Work instruction: Please copy the lines below exactly, from the first one through the line showing "You can check".

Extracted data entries
====

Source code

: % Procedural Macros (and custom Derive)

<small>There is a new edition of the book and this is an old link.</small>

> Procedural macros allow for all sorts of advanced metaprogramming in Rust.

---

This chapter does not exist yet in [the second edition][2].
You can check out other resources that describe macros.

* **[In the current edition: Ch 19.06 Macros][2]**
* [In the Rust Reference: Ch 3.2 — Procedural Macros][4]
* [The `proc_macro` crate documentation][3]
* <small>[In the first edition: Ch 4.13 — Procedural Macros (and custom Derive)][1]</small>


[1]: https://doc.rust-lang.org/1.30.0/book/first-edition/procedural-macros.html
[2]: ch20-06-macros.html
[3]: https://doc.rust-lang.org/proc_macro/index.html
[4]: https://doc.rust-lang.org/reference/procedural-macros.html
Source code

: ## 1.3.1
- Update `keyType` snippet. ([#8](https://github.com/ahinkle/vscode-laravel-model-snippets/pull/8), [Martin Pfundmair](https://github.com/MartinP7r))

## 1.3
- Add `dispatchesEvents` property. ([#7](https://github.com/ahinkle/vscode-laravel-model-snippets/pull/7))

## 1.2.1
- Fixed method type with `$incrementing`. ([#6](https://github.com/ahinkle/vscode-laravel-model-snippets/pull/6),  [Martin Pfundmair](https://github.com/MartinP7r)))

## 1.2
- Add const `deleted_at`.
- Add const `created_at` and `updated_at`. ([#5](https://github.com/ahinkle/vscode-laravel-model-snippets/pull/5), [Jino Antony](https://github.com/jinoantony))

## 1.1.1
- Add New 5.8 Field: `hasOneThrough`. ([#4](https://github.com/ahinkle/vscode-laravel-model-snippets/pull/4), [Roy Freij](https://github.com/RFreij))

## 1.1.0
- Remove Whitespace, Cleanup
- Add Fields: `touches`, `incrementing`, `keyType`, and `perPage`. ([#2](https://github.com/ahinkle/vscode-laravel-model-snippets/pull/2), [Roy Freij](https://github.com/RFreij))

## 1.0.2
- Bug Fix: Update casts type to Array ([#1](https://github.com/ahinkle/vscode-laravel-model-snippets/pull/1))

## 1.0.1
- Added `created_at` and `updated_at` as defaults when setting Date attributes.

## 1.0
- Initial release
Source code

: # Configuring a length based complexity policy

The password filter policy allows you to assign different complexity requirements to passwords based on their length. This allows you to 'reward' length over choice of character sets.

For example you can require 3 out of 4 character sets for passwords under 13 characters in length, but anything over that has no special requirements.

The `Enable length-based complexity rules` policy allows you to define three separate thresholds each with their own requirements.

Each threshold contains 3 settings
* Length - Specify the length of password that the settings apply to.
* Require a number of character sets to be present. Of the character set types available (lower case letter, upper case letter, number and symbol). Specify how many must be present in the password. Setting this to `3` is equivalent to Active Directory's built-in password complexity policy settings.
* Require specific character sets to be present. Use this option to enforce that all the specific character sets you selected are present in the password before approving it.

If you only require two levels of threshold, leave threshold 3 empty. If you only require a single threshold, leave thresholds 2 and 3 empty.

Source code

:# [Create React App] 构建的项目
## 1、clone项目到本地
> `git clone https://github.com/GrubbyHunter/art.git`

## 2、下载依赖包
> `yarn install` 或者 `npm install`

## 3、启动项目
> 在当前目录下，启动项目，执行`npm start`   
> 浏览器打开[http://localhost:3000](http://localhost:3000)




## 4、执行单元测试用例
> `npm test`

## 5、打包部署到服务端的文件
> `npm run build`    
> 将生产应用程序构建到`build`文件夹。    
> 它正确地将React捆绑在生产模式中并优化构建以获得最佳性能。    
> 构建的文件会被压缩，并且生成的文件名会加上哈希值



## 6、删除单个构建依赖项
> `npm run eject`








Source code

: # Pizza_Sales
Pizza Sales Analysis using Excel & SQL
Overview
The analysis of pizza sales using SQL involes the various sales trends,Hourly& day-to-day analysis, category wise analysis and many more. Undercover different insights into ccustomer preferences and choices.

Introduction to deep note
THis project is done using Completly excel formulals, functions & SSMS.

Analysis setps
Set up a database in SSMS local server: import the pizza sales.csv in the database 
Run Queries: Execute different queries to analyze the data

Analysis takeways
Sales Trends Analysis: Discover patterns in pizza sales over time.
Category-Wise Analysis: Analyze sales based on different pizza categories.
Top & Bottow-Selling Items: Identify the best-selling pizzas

====

Solution:
Source code

: % Procedural Macros (and custom Derive)

<small>There is a new edition of the book and this is an old link.</small>

> Procedural macros allow for all sorts of advanced metaprogramming in Rust.

---

This chapter does not exist yet in [the second edition][2].
You can check out other resources that describe macros.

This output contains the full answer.